We considered several sources of bias as part of our review. Individual studies likely had a low risk of selection bias, a higher concern when trying to study all pregnant women or specific adverse outcomes, and confounding, as no exposure-outcome relationships were examined. As studies had relatively high quality scores in these areas (additional file 2), we do not expect these sources of bias to have influenced our findings. On the other hand, assessing the potential for information bias was challenging. While studies were small and we expect the measurement of plasma volume was carefully conducted and recorded, body position during measurements could have been a source of error, particularly late in pregnancy. Body position is important for measurements and there were several different positions (e.g., lying on side, sitting reclined) employed in the studies, or it was not clearly reported. Hytten previously described this issue and noted that measurements from women lying supine were lower near term compared to women lying on one side, due to the weight of the uterus compressing the inferior vena cava and resulting in incomplete mixing of the dye . Though our leave-one-out analysis showed that no individual study had a major impact on results (additional file 4), we cannot rule out the possibility that errors in measurement, particularly late in gestation for women not lying on one side, did not result in lower plasma volume values. Future work should standardize the position to be lateral during measurements. Overall, plasma volume estimates varied considerably as reflected in the high heterogeneity in studies, particularly during the second trimester. Though the funnel plot did not suggest publication bias, it is difficult to know if there were no other sources of reporting bias because of the small number of studies included .

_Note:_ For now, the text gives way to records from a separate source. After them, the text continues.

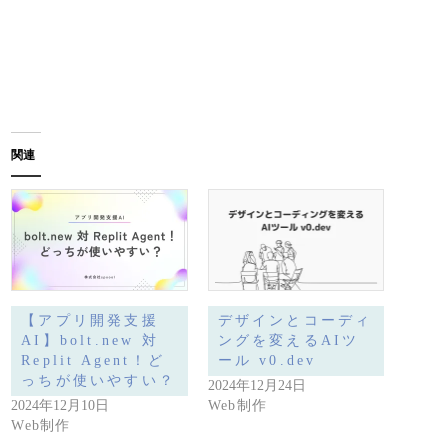
関連
【アプリ開発支援
デザインとコーディ
AI】bolt.new 対
ングを変えるAIツ
Replit Agent！ど
ール v0.dev
っちが使いやすい？
2024年12月24日
2024年12月10日
Web制作
Web制作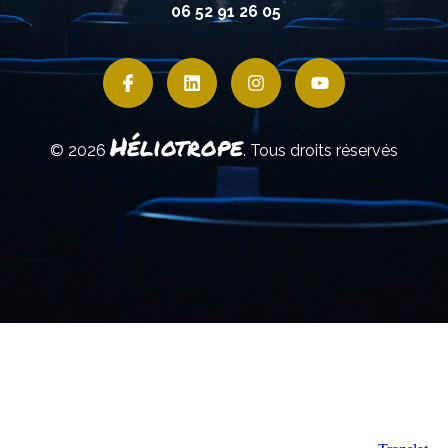
06 52 91 26 05
Héliotrope
© 2026
. Tous droits réservés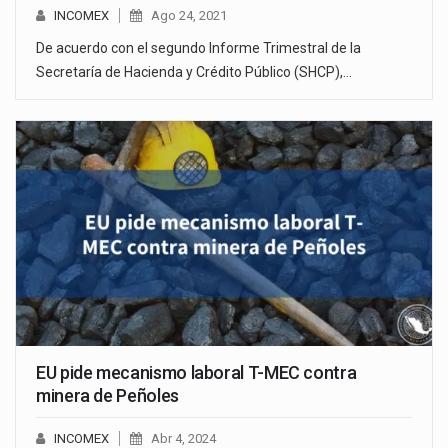
INCOMEX
Ago 24, 2021
De acuerdo con el segundo Informe Trimestral de la
Secretaría de Hacienda y Crédito Público (SHCP),…
EU pide mecanismo laboral T-MEC contra
minera de Peñoles
INCOMEX
Abr 4, 2024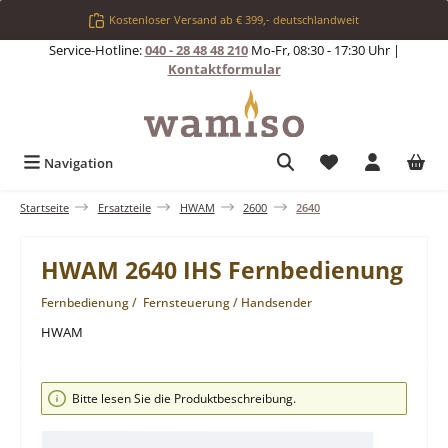
Zum Hauptinhalt springen
Kostenloser Versand ab € 399,- deutschlandweit
Service-Hotline:
040 - 28 48 48 210
Mo-Fr, 08:30 - 17:30 Uhr |
Kontaktformular
Du hast 0 Produkt
Navigation
Startseite
Ersatzteile
HWAM
2600
2640
HWAM 2640 IHS Fernbedienung
Fernbedienung / Fernsteuerung / Handsender
HWAM
Bildergalerie überspringen
Bitte lesen Sie die Produktbeschreibung.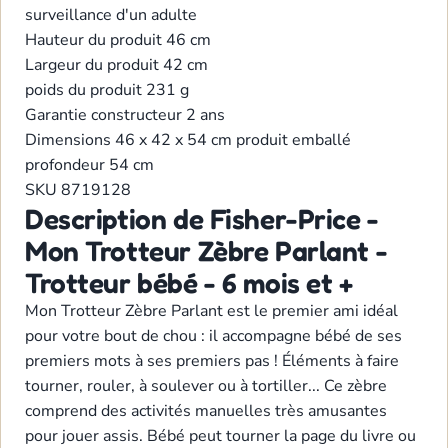
surveillance d'un adulte
Hauteur du produit
46 cm
Largeur du produit
42 cm
poids du produit
231 g
Garantie constructeur
2 ans
Dimensions
46 x 42 x 54 cm produit emballé
profondeur
54 cm
SKU
8719128
Description de Fisher-Price -
Mon Trotteur Zèbre Parlant -
Trotteur bébé - 6 mois et +
Mon Trotteur Zèbre Parlant est le premier ami idéal
pour votre bout de chou : il accompagne bébé de ses
premiers mots à ses premiers pas ! Éléments à faire
tourner, rouler, à soulever ou à tortiller... Ce zèbre
comprend des activités manuelles très amusantes
pour jouer assis. Bébé peut tourner la page du livre ou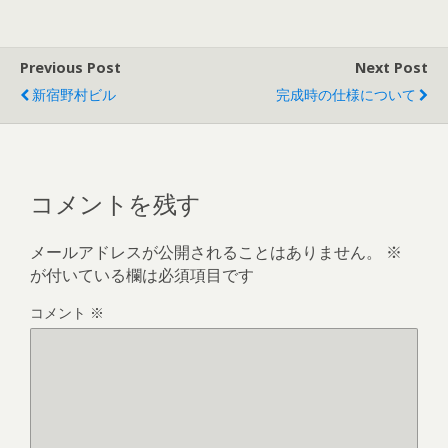
Previous Post
Next Post
新宿野村ビル
完成時の仕様について
コメントを残す
メールアドレスが公開されることはありません。
※
が付いている欄は必須項目です
コメント
※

A strength and unique aspect of this review was that we included only longitudinal studies, which had as many as eight repeated measurements during pregnancy and which always measured nonpregnant plasma volume in the same cohort of women. As well, 17 separate gestational time points in pregnancy were represented and plasma volume was always measured by “direct” methods, rather than indirect methods such as calculations based on hemoglobin and hematocrit changes. We assessed numerous aspects of the available data, including the maximum change, the change up to discrete gestational intervals, the rate of change between gestational intervals, and important aspects from individual studies.